◆ Your assignment ◆
Search the records for the string "olika" and report how many lines contain it, with nothing else.
** Provided material follows **
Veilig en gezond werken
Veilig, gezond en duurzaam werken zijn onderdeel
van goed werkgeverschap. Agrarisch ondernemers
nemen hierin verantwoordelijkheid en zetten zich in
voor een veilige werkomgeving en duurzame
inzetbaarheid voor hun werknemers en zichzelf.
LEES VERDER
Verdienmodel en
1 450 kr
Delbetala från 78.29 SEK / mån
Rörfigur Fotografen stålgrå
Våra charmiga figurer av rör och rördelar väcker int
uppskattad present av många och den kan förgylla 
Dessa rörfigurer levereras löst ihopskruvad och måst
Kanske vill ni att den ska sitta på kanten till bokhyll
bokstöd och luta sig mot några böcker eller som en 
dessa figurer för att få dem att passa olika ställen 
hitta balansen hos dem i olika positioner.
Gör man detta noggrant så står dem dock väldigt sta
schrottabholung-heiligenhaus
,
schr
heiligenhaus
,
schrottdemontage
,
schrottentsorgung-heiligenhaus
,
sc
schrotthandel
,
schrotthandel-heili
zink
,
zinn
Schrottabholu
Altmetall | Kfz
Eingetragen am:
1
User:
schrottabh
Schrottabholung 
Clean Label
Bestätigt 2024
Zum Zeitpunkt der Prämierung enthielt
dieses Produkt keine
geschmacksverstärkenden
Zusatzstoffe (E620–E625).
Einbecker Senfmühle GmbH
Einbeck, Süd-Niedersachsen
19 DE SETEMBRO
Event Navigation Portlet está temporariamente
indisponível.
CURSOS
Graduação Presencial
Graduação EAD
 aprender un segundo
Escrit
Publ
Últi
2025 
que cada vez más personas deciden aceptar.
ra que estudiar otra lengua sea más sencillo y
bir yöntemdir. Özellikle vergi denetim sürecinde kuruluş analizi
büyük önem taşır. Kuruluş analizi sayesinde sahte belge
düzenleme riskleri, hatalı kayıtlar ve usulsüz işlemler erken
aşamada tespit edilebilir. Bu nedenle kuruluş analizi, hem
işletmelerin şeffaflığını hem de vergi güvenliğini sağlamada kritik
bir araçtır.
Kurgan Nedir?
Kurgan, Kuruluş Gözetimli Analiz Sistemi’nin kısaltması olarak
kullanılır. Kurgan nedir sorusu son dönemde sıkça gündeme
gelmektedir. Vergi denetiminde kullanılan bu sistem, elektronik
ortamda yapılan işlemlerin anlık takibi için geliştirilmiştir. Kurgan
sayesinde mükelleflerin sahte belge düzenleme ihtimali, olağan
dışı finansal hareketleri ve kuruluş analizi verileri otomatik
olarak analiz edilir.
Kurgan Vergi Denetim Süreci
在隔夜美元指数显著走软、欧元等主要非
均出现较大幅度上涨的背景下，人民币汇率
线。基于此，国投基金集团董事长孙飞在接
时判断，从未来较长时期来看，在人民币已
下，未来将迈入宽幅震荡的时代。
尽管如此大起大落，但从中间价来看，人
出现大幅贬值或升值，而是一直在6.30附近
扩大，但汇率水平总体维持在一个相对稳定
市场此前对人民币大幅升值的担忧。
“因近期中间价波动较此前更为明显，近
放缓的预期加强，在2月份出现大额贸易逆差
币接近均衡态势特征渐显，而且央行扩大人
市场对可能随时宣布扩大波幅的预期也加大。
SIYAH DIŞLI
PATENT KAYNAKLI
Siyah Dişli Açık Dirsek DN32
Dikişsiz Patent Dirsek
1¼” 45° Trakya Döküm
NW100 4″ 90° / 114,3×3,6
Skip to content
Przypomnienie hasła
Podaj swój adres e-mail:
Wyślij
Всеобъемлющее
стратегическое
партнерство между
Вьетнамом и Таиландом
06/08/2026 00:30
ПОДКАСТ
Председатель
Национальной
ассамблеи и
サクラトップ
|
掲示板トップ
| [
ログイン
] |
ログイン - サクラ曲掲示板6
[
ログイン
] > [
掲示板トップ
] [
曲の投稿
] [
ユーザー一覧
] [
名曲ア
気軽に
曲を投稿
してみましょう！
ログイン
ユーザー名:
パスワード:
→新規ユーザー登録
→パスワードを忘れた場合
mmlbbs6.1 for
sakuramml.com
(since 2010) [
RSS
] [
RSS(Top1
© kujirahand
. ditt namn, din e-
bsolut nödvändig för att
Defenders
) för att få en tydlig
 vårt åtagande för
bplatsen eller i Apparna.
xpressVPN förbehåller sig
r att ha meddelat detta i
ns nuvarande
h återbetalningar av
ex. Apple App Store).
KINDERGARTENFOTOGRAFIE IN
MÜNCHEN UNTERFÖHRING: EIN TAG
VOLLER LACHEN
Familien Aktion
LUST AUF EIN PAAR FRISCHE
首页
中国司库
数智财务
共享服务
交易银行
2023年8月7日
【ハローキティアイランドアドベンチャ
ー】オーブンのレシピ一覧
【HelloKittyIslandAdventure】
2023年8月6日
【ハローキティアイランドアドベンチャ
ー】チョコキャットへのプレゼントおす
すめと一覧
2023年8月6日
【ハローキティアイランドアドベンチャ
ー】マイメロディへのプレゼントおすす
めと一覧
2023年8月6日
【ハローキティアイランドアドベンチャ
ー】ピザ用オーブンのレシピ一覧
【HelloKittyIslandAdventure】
** End of Provided material **
◆ Task result ◆
2